§ CONSEGNA 1:
Stabilisci se le affermazioni (a), (b) e (c) concordano con il testo sul canone. Per ciascuna rispondi sì o no e cita alla lettera le parole del testo che lo decidono.
(a) Nella teoria musicale il canone era in origine un monocordo.
(b) Fu Democrito a trasferire il termine alle arti figurative.
(c) Nel V sec. a.C. il termine era usato anche in senso metaforico.
§ CONSEGNA 2:
Prosegui il testo sul canone a partire dalla frase che termina con «(v. infra)».

§ TESTO SCELTO:
Vedi CANONE dell'anno: 1959 - 1994
CANONE (v. vol. II, p. 311)
La parola greca κανών designa in origine un'asta diritta, in particolare un utensile dei muratori: il regolo (o squadra), che serve sia per ottenere superfici piane che per calcolare le misure (IG, I3, 386, 113; 475, 214; Eurip., Her. fur., 945). In matematica κανών ο κανόνιον è il righello, nella teoria musicale uno strumento, inventato secondo le fonti da Pitagora, originariamente un monocordo con cui si misuravano i rapporti matematici corrispondenti agli intervalli dei toni. In architettura (τεκτονική) il κανών garantisce la precisione (Plat., Phileb., 56 b; Plut., Mor., 99 Β) e in tal senso nel V sec. a.C. il termine viene usato anche metaforicamente, diventando emblematico della ricerca dell'accuratezza (ακρίβεια) che allora toccava tutti gli aspetti della vita. Nelle Rane di Aristofane vengono scherzosamente portati in scena fra gli altri anche κανόνες che servivano come strumenti di misura nella disputa fra Eschilo ed Euripide (Aristoph., Ran., 799). Lo stesso Euripide parla di κανών a proposito di scelte etiche (Eurip., Elect., 52; Hec., 602). Negli scritti scientifici di Democrito relativi alla natura è conservato il titolo di un trattato Κανών. Forse poco prima lo scultore Policleto aveva trasferito il termine alle arti figurative: anche in questo caso il termine indica una misura precisa (v. infra).

§ VOCI DEL DATASET:

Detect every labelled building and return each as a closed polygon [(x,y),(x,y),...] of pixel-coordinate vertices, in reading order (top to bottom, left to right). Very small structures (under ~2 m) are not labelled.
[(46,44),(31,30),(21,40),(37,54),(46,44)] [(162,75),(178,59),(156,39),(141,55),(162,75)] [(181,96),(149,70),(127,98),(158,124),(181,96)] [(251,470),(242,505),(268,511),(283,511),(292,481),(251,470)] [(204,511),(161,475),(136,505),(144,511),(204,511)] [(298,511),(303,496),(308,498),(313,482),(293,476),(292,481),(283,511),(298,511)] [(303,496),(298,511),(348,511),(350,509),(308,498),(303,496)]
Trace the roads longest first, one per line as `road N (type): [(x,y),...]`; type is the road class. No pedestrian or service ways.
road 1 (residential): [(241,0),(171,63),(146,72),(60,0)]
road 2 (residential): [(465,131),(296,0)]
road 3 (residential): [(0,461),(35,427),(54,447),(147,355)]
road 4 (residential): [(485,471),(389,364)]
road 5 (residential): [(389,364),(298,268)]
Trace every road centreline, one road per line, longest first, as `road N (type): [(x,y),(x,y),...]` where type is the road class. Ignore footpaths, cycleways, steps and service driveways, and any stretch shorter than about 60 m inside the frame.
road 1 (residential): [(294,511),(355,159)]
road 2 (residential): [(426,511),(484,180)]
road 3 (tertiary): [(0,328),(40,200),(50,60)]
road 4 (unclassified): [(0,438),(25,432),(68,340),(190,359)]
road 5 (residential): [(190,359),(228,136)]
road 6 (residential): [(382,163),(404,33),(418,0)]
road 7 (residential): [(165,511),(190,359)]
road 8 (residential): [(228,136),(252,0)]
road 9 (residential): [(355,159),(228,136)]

§ RISULTATO 1:
(a) Sì: «originariamente un monocordo con cui si misuravano i rapporti matematici corrispondenti agli intervalli dei toni».
(b) No: «Forse poco prima lo scultore Policleto aveva trasferito il termine alle arti figurative».
(c) Sì: «nel V sec. a.C. il termine viene usato anche metaforicamente».

§ RISULTATO 2:
Quando Policleto divenne un modello per altri artisti, una statua, probabilmente il Doriforo, fu chiamata κανών dai successori, perché esemplificava nel modo più chiaro la dottrina del maestro (Cic., Brut., 296; Plin., Nat. hist., XXXIV, 55; J. Overbeck, Die antiken Schriftquellen, Lipsia 1867, nn. 953-960). Questa denominazione presuppone un passaggio e una trasposizione, in atto nel IV sec. a.C., a un uso figurato della parola: se fino a quel momento κανών designava uno strumento con cui ottenere risultati precisi in modo oggettivo, ora singoli individui o anche un'opera singola possono diventare il κανών scelto in maniera soggettiva, ossia la norma e il modello da imitare: si passa così a esprimere la concezione della mimesi tipica dell'età post-classica (p.es. Dion. Hal., Lys., 2). Inoltre κανών passa a significare in generale anche «direttiva» (p.es. Lycurg., Leocr., 9; Aeschin., Ctes., 199) o «regola», in ultimo «tabella» o «lista», cioè una regola resa visibile graficamente. Questi significati furono tramandati dalla letteratura cristiana fino al Medioevo e all'età moderna. L'equivalente latino è regula, o anche norma. P.es. Vitruvio adopera entrambi i termini nel senso concreto di «asta» o «lista diritta» e «squadra», seguendo qui il significato originario di κανών; altrimenti regula viene intesa soprattutto in senso figurato come κανών.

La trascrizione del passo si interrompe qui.